- [Requirement] Rename every "pose" in the material below to "view", keeping everything else unchanged. Leave the pictures out of your answer.

* BEGIN Given records *

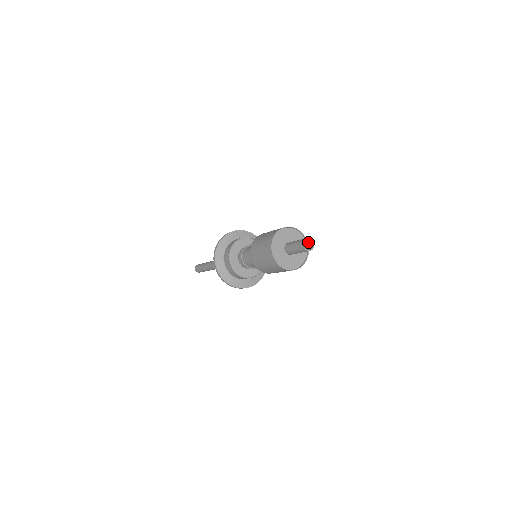
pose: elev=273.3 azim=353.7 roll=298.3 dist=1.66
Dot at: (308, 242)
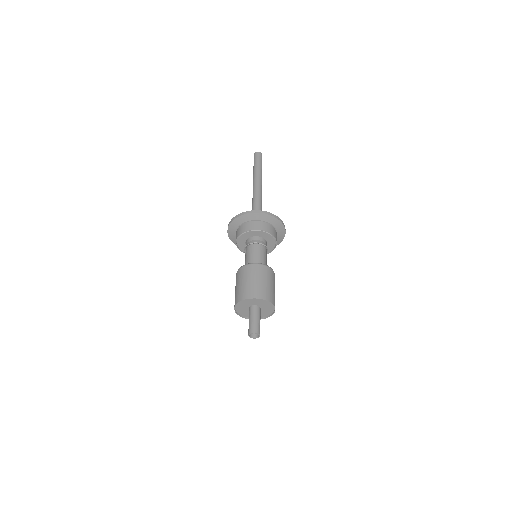
Dot at: (259, 330)
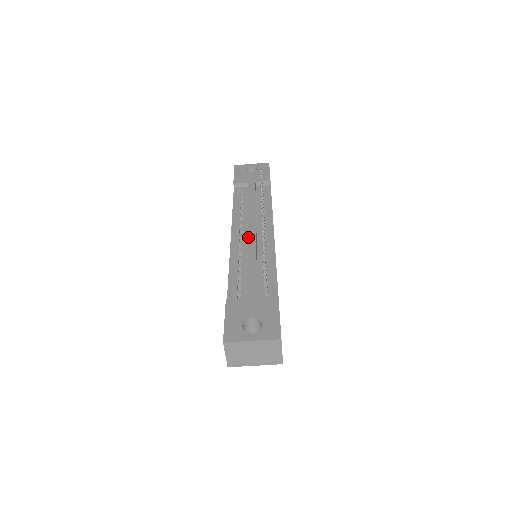
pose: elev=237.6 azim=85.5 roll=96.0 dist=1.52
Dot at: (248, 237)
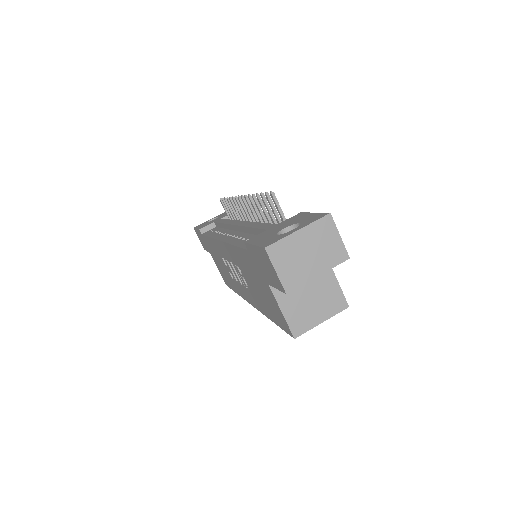
Dot at: (238, 225)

* END Given records *

- [Task response]
view: elev=273.3 azim=353.7 roll=298.3 dist=1.66
Dot at: (308, 242)
Dot at: (259, 330)
view: elev=237.6 azim=85.5 roll=96.0 dist=1.52
Dot at: (248, 237)
Dot at: (238, 225)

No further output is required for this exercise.